Это здание, немые стражи-осины там, у входа, вся эта ночь с прекрасными звездами – все было чужое, враждебное человеку. Даже его вещи будто бы ему не принадлежали. У него не было ничего. На сердце навалилась неподъемная тоска, словно он совершенно один в этом мире, совершенно никому не нужен. Ему стало жалко до слез – не себя, а какого-то наивного ребенка в себе, который вечно страдал.

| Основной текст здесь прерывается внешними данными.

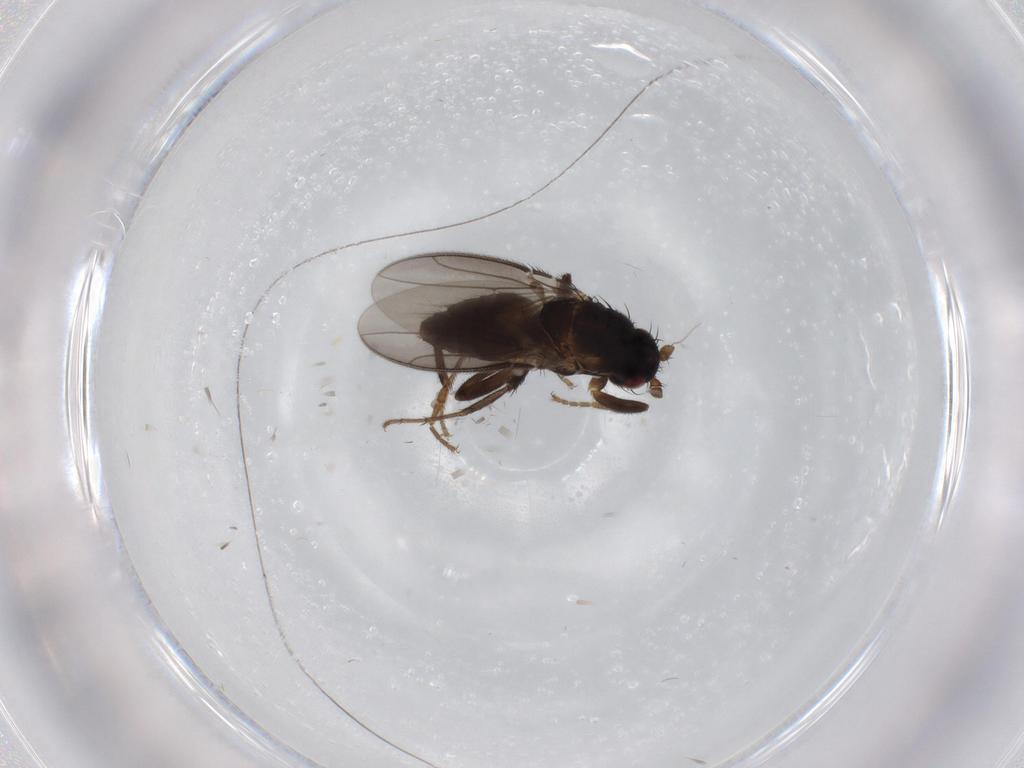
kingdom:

Серебряный круг фонарика, который бессознательно направляла рука, наполз на большую опрокинутую пятиконечную звезду, вписанную в окружность. Рисунок, выполненный довольно точно, имел размер во всю высоту стены. Из своих скудных знаний по магии Иванов знал, что это – перевернутая пентаграмма, знак колдовства. Справа от изображения чернел проем в какое-то помещение. Войдя туда, он сначала замер от удивления, а потом из глаз у него брызнули слезы от задыхающегося восторга. На высоких, до потолка, стеллажах, занимавших всю немалую площадь, лежали золотые слитки. В том, что это золото, не было никакого сомнения: каждый кирпич весил не меньше пуда. И этого золота было много, очень много! Иванов, держа в одной руке, дрожавшей от волнения, слиток, захотел снова посмотреть на пентаграмму. Направив луч влево от символа, он чуть не выронил фонарь. Вдоль смежной стены лежала могильная плита с четырехгранным железным крестом вместо надгробия.